The road was longer than I thought, and so soon it was 8.50 and I still wasn’t at the office, so I again sped up and was charging along the road at as fast a walk as I could happily manage, wishing I hadn’t worn my safety boots that day. I felt sure blisters were developing on my heels.

Eventually I got to the estate, and negotiated the roads between the shops and warehouses, noting the fact that it was now 9.05. Oh well, I’d be a bit late, but not too bad. I got to the office, and paused at the door.

There were no cars in the car park. That’s a bit odd.. And no-one arriving late.. that’s even odder. I was about to go in anyway, when I remembered that I don’t remember the alarm code, and if in fact no-one was in the building, I’d have no way to switch it off, and the police would show up and drag me away and lock me up for years and years, and I’d never see my beloved ship again.

The thought didn’t appeal to me too much, so I rang the mobile of one of the others on the team, to ask what was going on.

“Hallo” said he.

“Hallo” said I.

“Where is everyone?” I queried, “I’m at the office, and no-one is here.”

“Ah,” came the response, and with it enlightenment, “It’s Bank Holiday Monday.”

“What?!” disbelievingly quoth Yours Truly, “Another one?!”

Whereupon he laughed and verified that yes, it was another Bank Holiday Monday.

I sighed, squared my shoulders, and slowly began to make my way back towards the opposite end of the town, and the Shed again.

As I left the estate, I began to laugh, realising that I had indeed managed to reach the office before my housemate, but that it had done me no good at all, and all I had gained was the knowledge that the bus is indeed faster than walking, and perhaps a few more blisters on my feet.

What I really wanted was somewhere to sit down, drink coffee and rest my poor feet for a while.
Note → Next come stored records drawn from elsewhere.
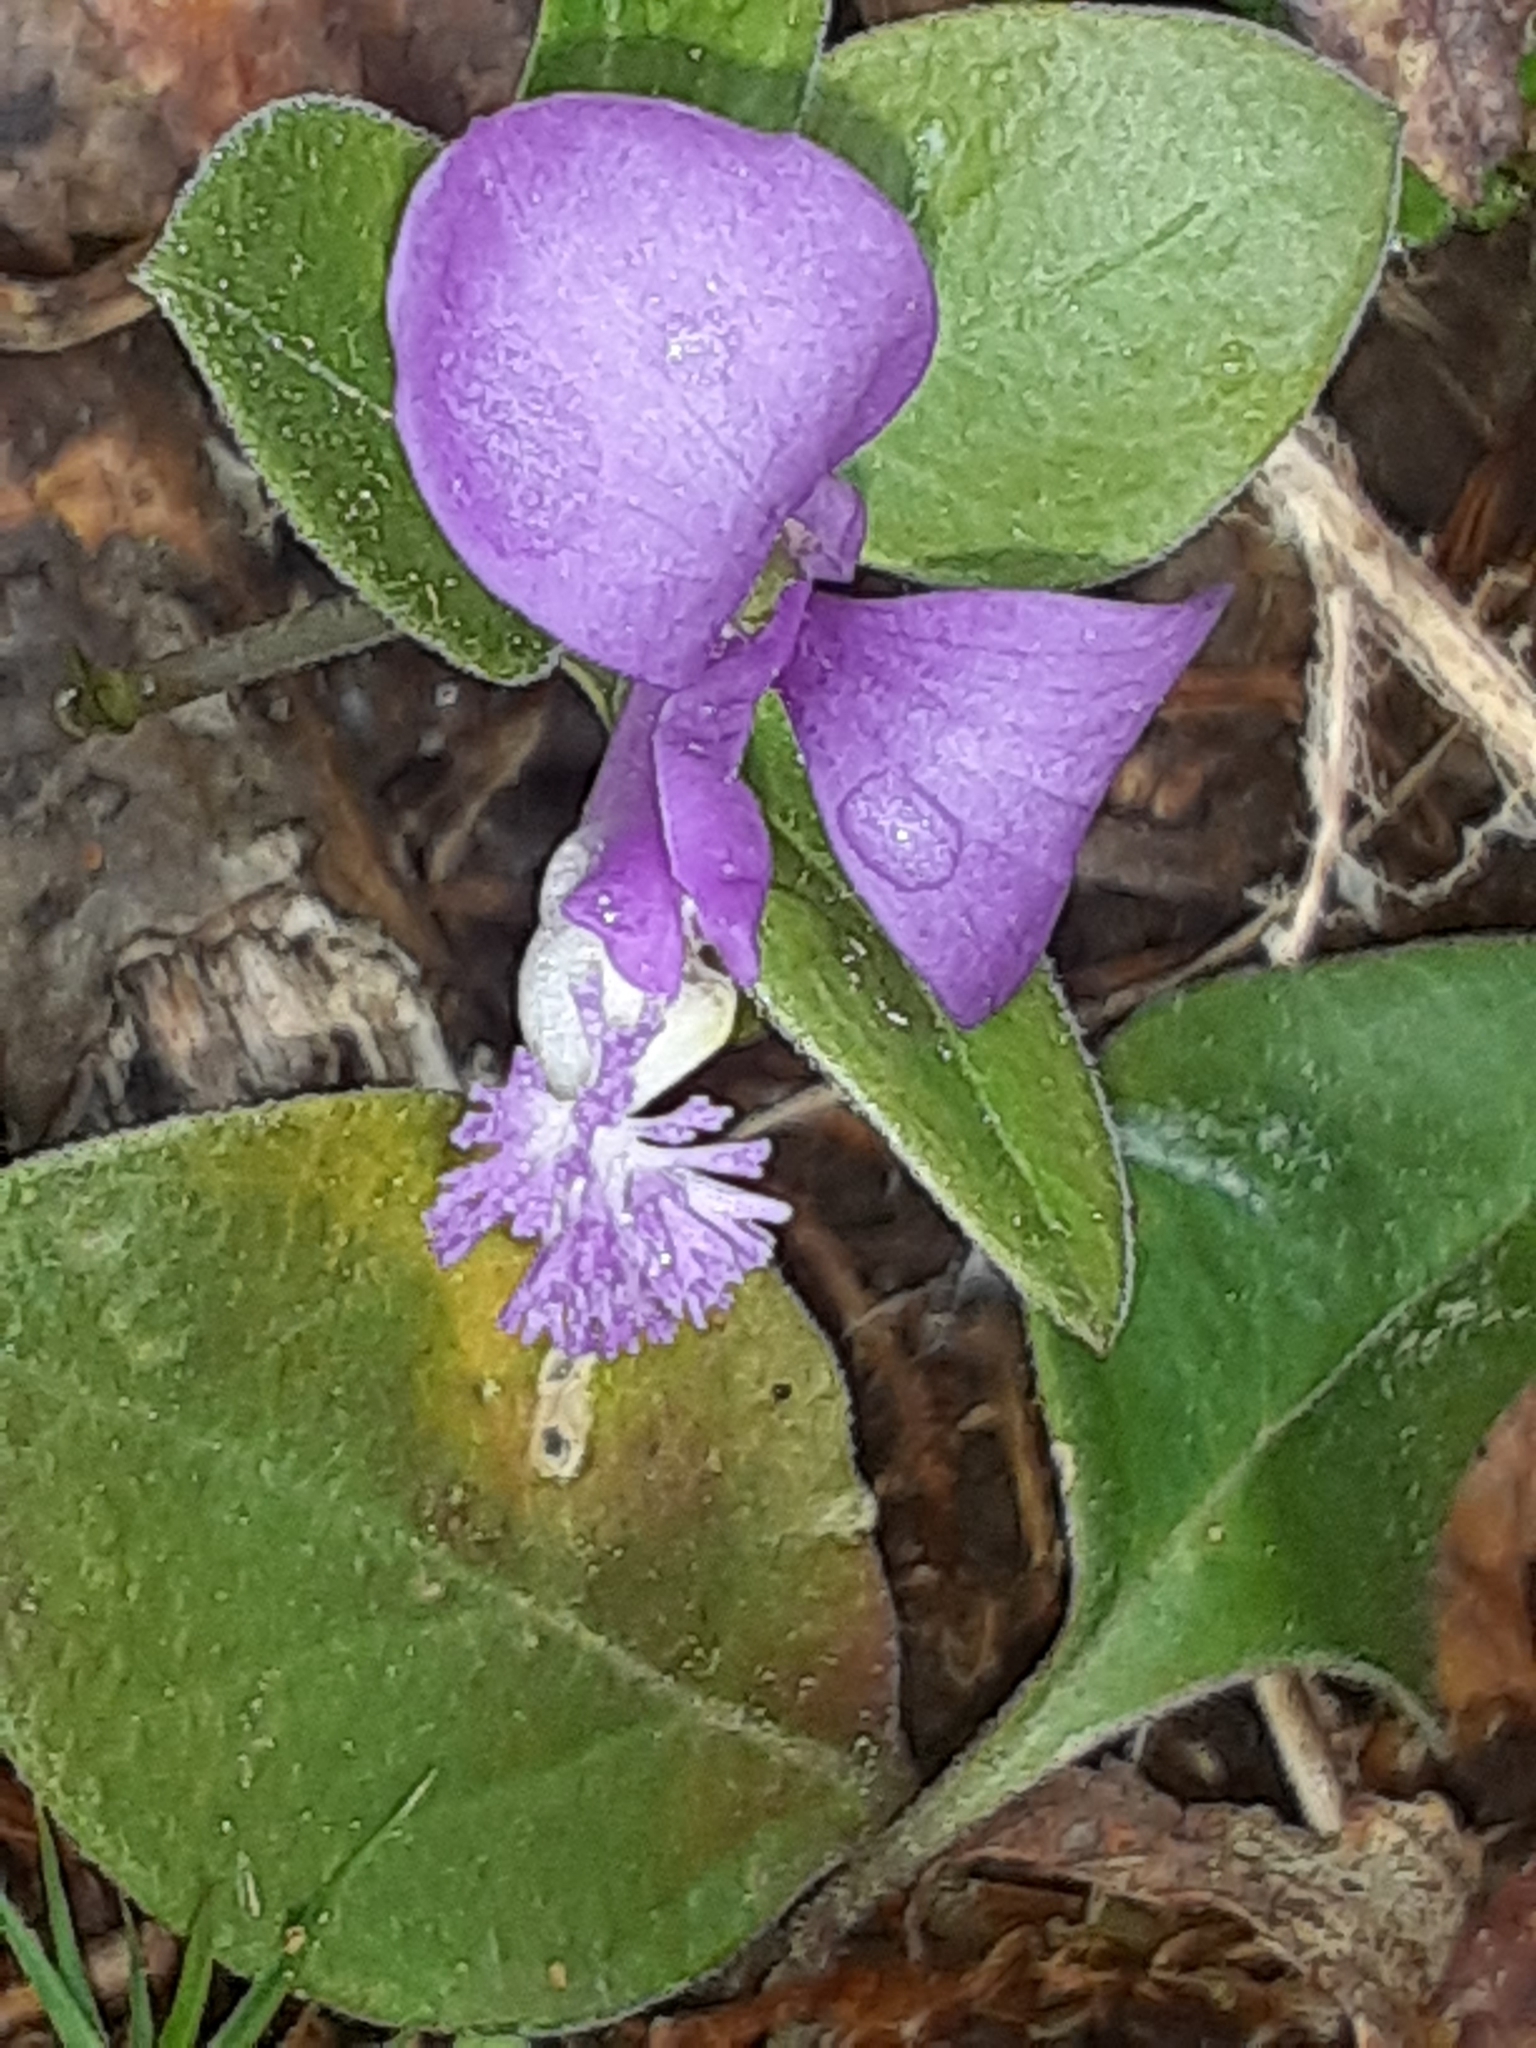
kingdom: Plantae
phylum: Tracheophyta
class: Magnoliopsida
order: Fabales
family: Polygalaceae
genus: Polygaloides
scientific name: Polygaloides paucifolia
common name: Bird-on-the-wing
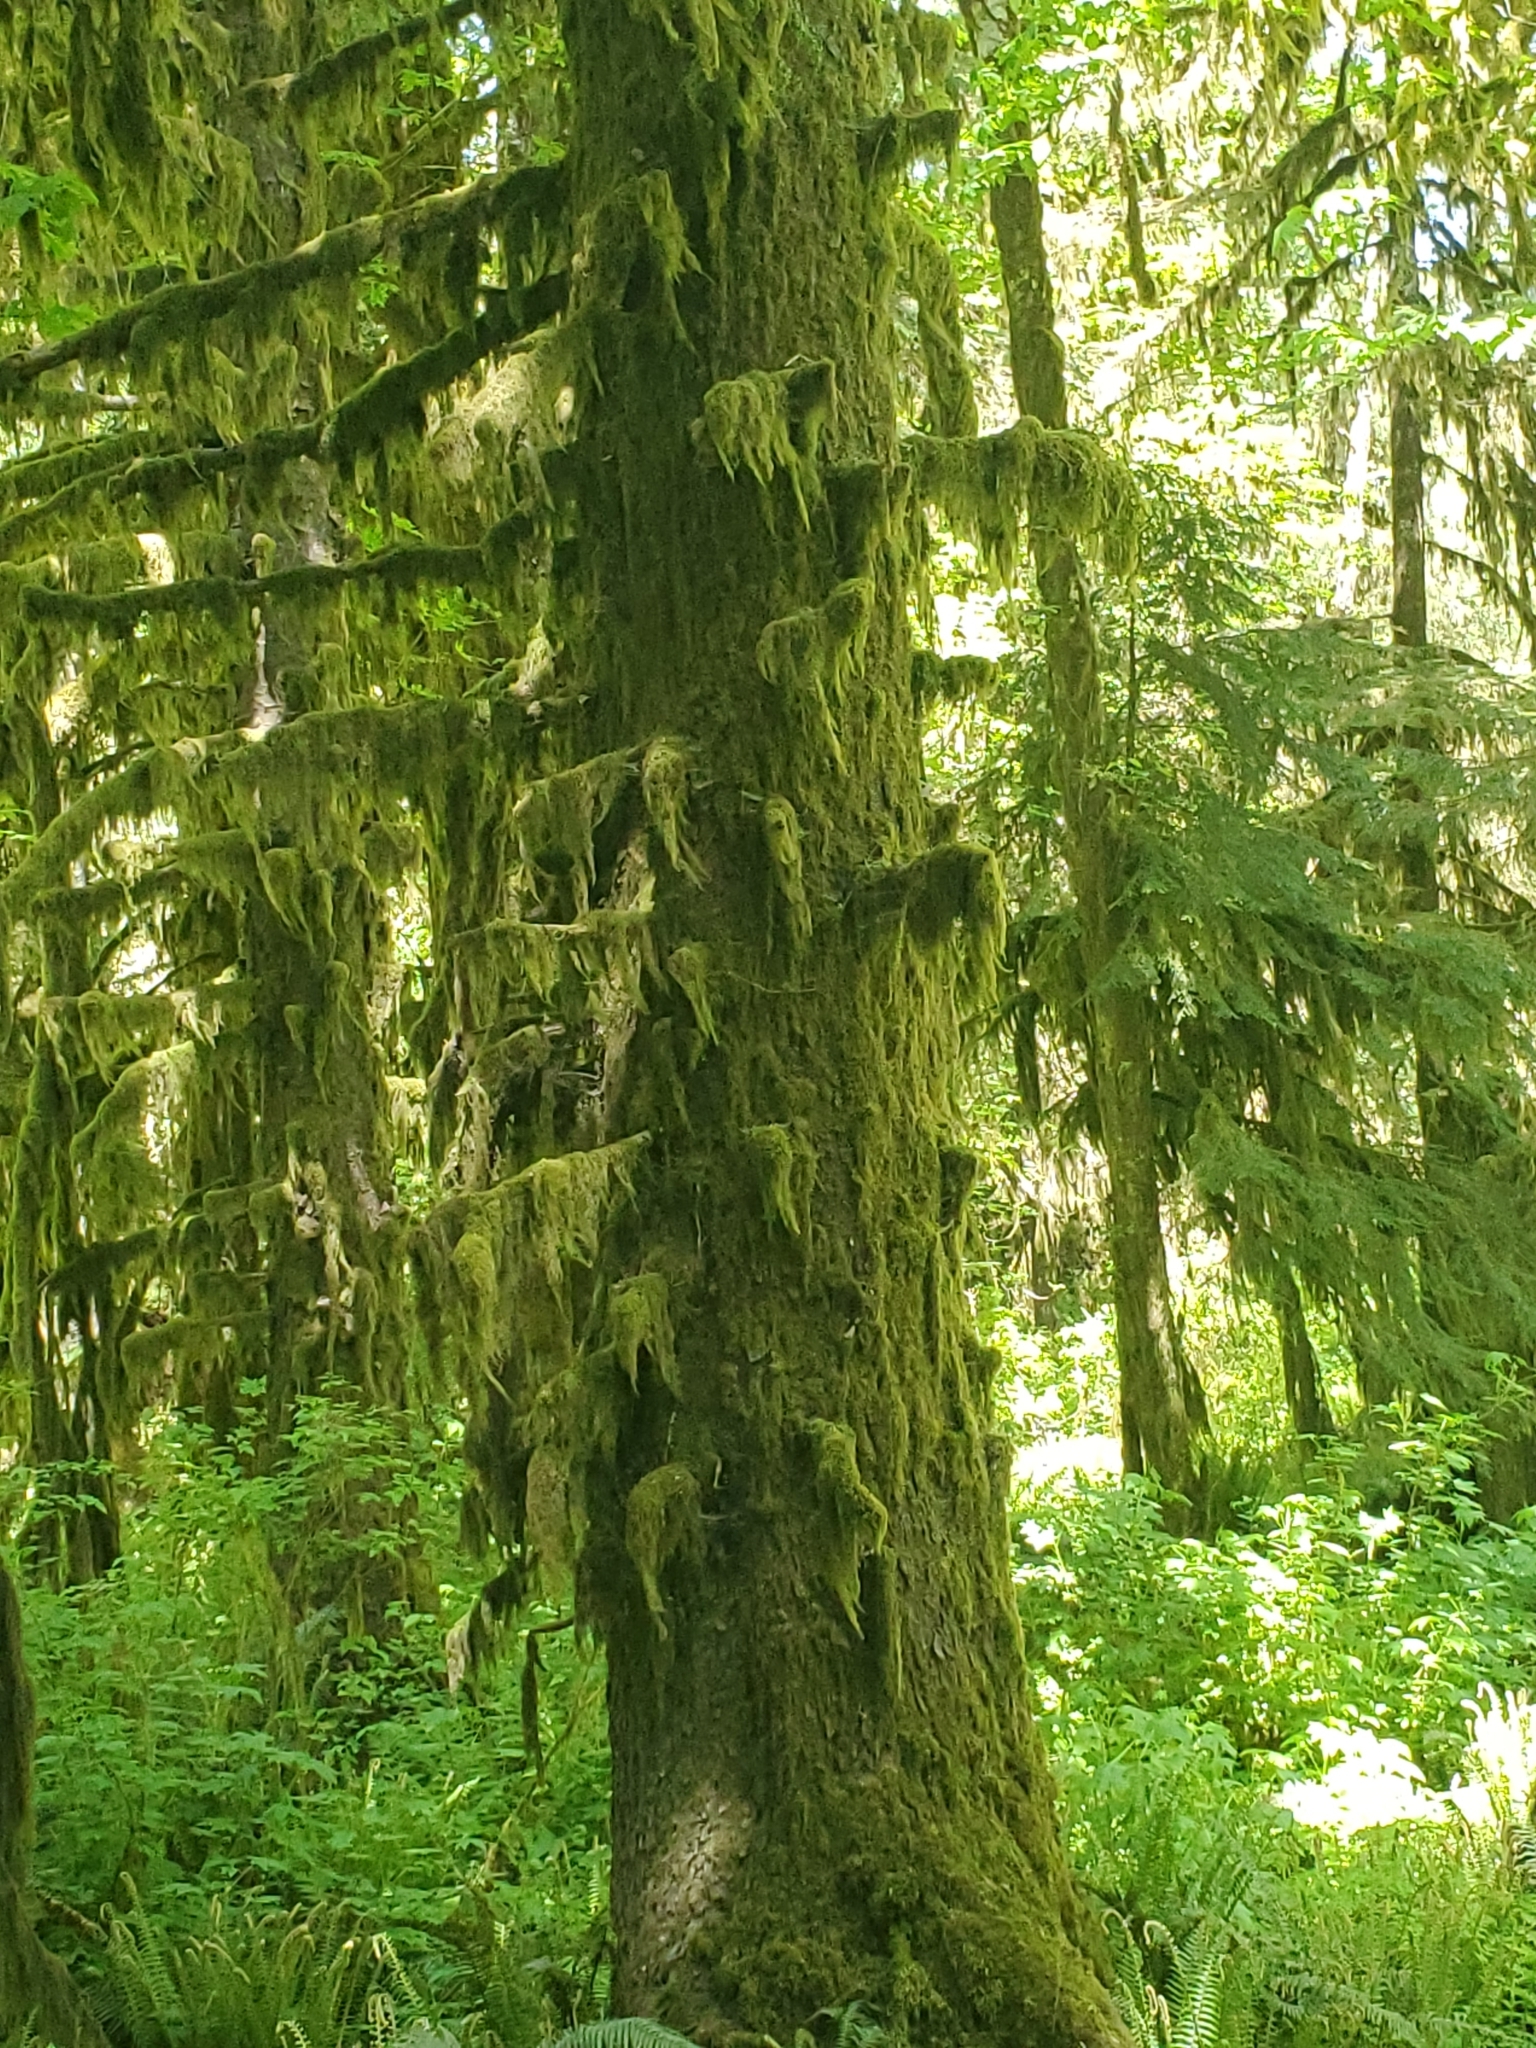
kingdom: Plantae
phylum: Tracheophyta
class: Pinopsida
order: Pinales
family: Pinaceae
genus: Picea
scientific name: Picea sitchensis
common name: Sitka spruce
Pubs in the UK don’t seem to open before 11am, so I couldn’t even stop for a beer anywhere, which would have been equally welcome.

As I got to the church, the thought crossed my mind that perhaps they might have coffee and cakes there. So I popped into the yard, and went in search of coffee. They did have some, but nowhere to sit, and no cakes, only what a sign called “a biscuit” which rather put me off, so I wandered though the cars, and managed to find a few things I’d been looking for: a couple of small espresso cups, a mug tree for the kitchen, (40p the lot) a few more books (20p each), a cork pin board for my office (50p), a maglite and multi-tool (3 quid the pair), and a small filter machine for 2 pounds which I could take to the conferences.

Bundles of cheap second-hand clutter in bags, I continued to hobble on my merry – if slightly painful – way.

A few streets on I was accosted cheerfully, if rather extremely frailly, by an old lady who wanted to know if it was a Sunday, or in fact a Bank Holiday Monday, as they all seem the same to her. Apparently I either must deceptively look knowledgeable about such things, or I’m just perhaps the only person in this country who seems to pay any attention to other people around them. It’s really weird. No-one ever wants to make eye-contact.

Anyway. I explained about having been bitten by the situation myself, and we chatted for a while. She told me (twice) that she was from the highlands of Scotland, that I shouldn’t ask her why she was living in England, and that the reason she was living in England was because her husband had told her (when they were much younger) “We’re going to live in Carlisle”, so they did.

A brief aside: I promised my friend Kris from Doulos that I’d mention her in a blog post, and so I’ll just mention that the little old lady I met was about 50 years older than you, Kris, and about half as tall.

Anyway. A very sweet lady, and quite funny and friendly too. She told me I mustn’t go to work, but should go home.

I didn’t however, and instead went back to the Shed – after meeting briefly a beggar in the underpass who was being ignored by the rest of the general population walking past him in that peculiarly oblivious British way – and spent the rest of the day finishing those sound files. By the end of the day my brain was almost toast after having stared at audio waveforms for almost the whole day, and half of the week before.

At least I got some exercise, I suppose.